The subject still felt too raw and the ambitious 17-week shoot in New York, which required her to appear in every scene, was gruelling.

"It was tough," she says. "There were days when I'd be in the car on the way to work and I'd almost feel comatose. I'd actually say out loud, ‘I can't. I can't. I can't.'"

At times, the coincidences seemed almost cruel. On the same day that Winslet filmed an emotional scene where Mildred and Bert finally agree to get a divorce, her own divorce papers came through.

"It was one of those moments where I wasn't even aware that I was using those things from my real life in my performance," she says, staring down into her mug of coffee.

Winslet found herself leaning on director Todd Haynes, who she says was a source of strength. Like Winslet's films, Haynes's projects tend to focus on women who are trapped in suffocating domestic situations, whether in self-help-obsessed Southern California (Safe) or the 1950s' suburbs (Far From Heaven).

In Mildred Pierce, he often makes those trappings literal by framing Winslet through a kitchen window or a half-closed door, as if challenging her to break out of her house.

Though the Berkshire, England-born Winslet might not seem the ideal choice for such an American role, Haynes saw parallels between the actress and Mildred early on.

"Mildred was an attractive dirty-blond young mother of two girls and they made a real point of the fact that she was 17 when she had Veda," Haynes says. (Winslet had her daughter, Mia, with first husband Jim Threapleton at 25.) "I couldn't shake Kate from my mind."

But it was Winslet's naturalistic acting style that cemented her as Mildred.

One of the miniseries' major themes is a classic one for melodrama: Happy endings are not always happy and no one can ever really have it all.

For Haynes, the 1930s were defined by the middle-class aspirations set into motion after that decade of great American prosperity, the 1920s. Maternal desire started to get tangled up in dreams of moving up the ladder.

In the miniseries, Mildred starts her own restaurant in the hopes of helping her daughter live a more upscale life but watching Veda buy fur coats and whiz around in society boys' Cadillacs just creates a vicious rivalry between them.

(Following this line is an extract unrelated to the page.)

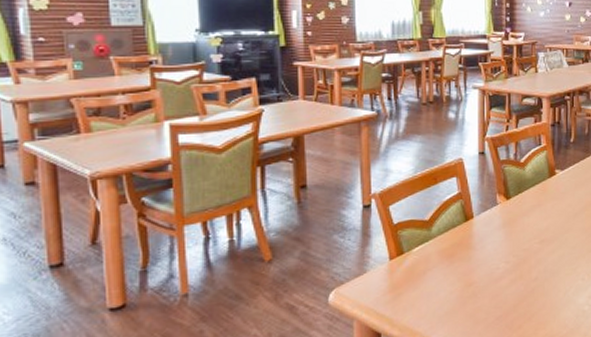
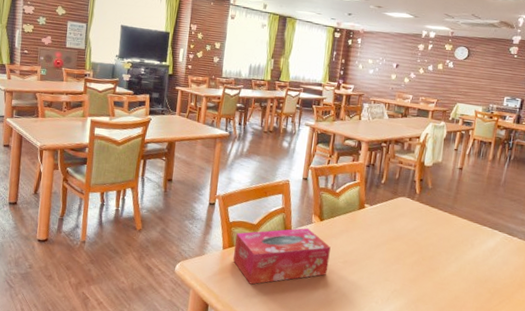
tissue box: none [404,212,523,295] -> present [232,228,331,285]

"Mildred began living out her dreams through her daughter and she made the grave mistake of thinking that they were happening to her as well," Winslet says. "She just got to the point where she just couldn't exist without [that fantasy]."

Winslet points to a scene where Mildred throws Veda out of the house. "It's devastating," she says.

"Mildred's not just saying goodbye to her, she's saying goodbye to every version of herself that she ever tried to be. She's crumbled and broken and she has to go back and start over. And to do that, for a woman in her thirties, after everything she's gone through, is the most unbelievable act of courage I've come across in any character I've played."

In some ways, Winslet, too, is starting over now.

Looking back at Mildred Pierce now, she sees the experience as somewhat therapeutic. "You end up revealing things in your acting that you might not choose to reveal to anybody at all off-screen," she says. "I remember thinking, ‘This could not be worse timing.' But then, maybe it was actually the best possible timing. If something hurts, it [really] hurts. You can't pretend that you're acting."